»»
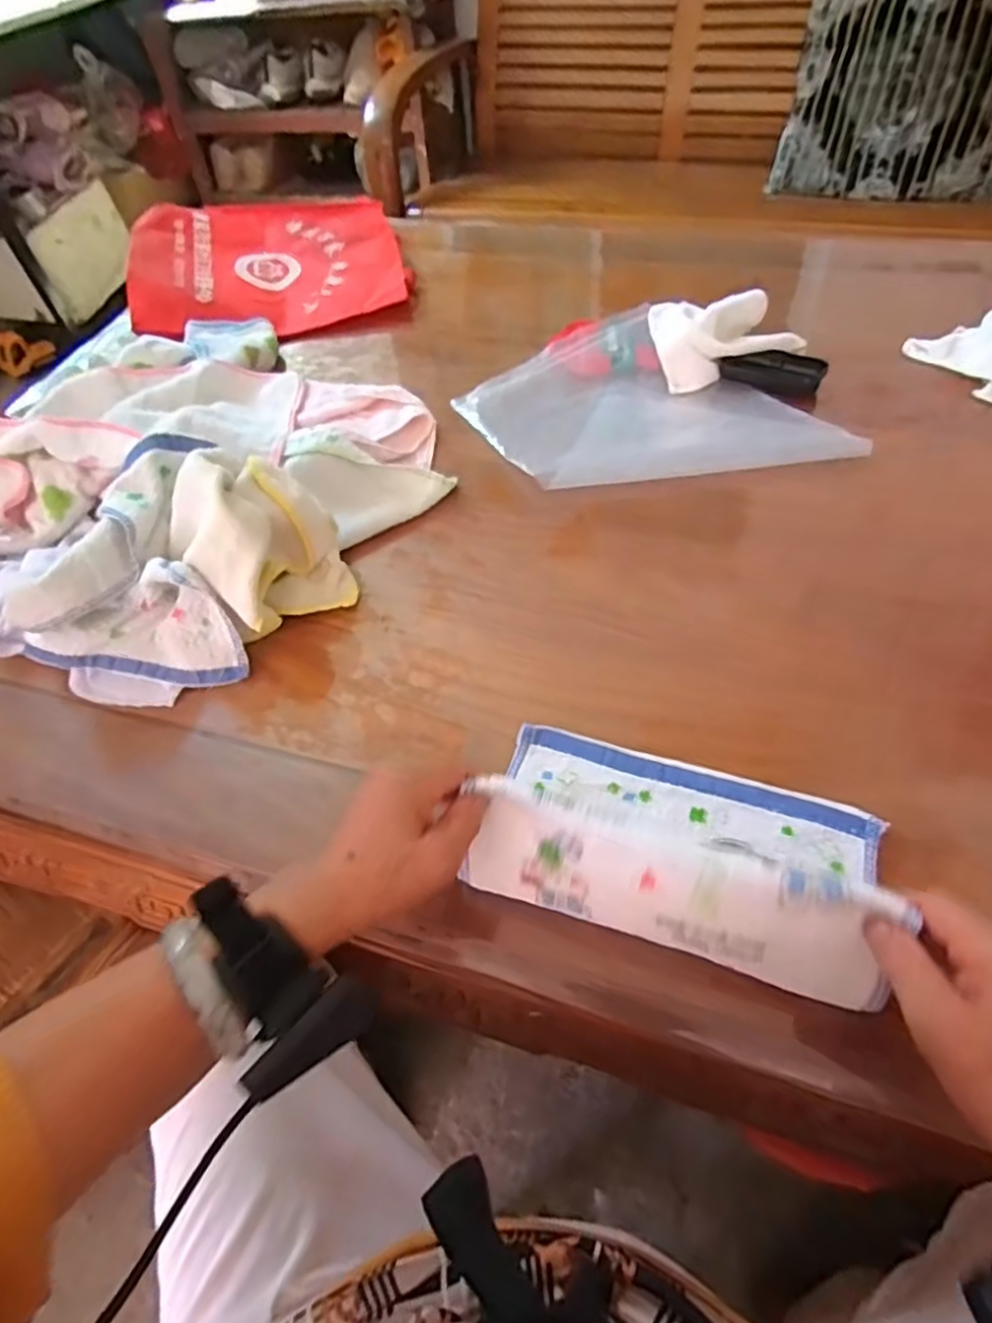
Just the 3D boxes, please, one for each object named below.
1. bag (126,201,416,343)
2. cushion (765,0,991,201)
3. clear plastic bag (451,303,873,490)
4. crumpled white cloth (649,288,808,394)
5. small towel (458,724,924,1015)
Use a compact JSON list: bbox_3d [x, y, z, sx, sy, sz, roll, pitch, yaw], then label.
[{"bbox_3d":[-0.332,-0.592,0.969,0.371,0.086,0.306,-19,57,-8],"label":"bag"},{"bbox_3d":[0.892,-1.125,1.302,0.593,0.384,0.139,15,31,19],"label":"cushion"},{"bbox_3d":[0.153,-0.264,0.731,0.283,0.019,0.335,-29,59,-14],"label":"clear plastic bag"},{"bbox_3d":[0.265,-0.372,0.763,0.157,0.057,0.110,-5,54,2],"label":"crumpled white cloth"},{"bbox_3d":[0.115,0.106,0.420,0.242,0.095,0.131,15,59,14],"label":"small towel"}]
««
PROBLEM TO WORK ON: Pictures stay out. Transcribe the lines from the start of the entries above through the line with "5. small towel (458,724,924,1015)", exactly.

TASK SOLUTION:
Just the 3D boxes, please, one for each object named below.
1. bag (126,201,416,343)
2. cushion (765,0,991,201)
3. clear plastic bag (451,303,873,490)
4. crumpled white cloth (649,288,808,394)
5. small towel (458,724,924,1015)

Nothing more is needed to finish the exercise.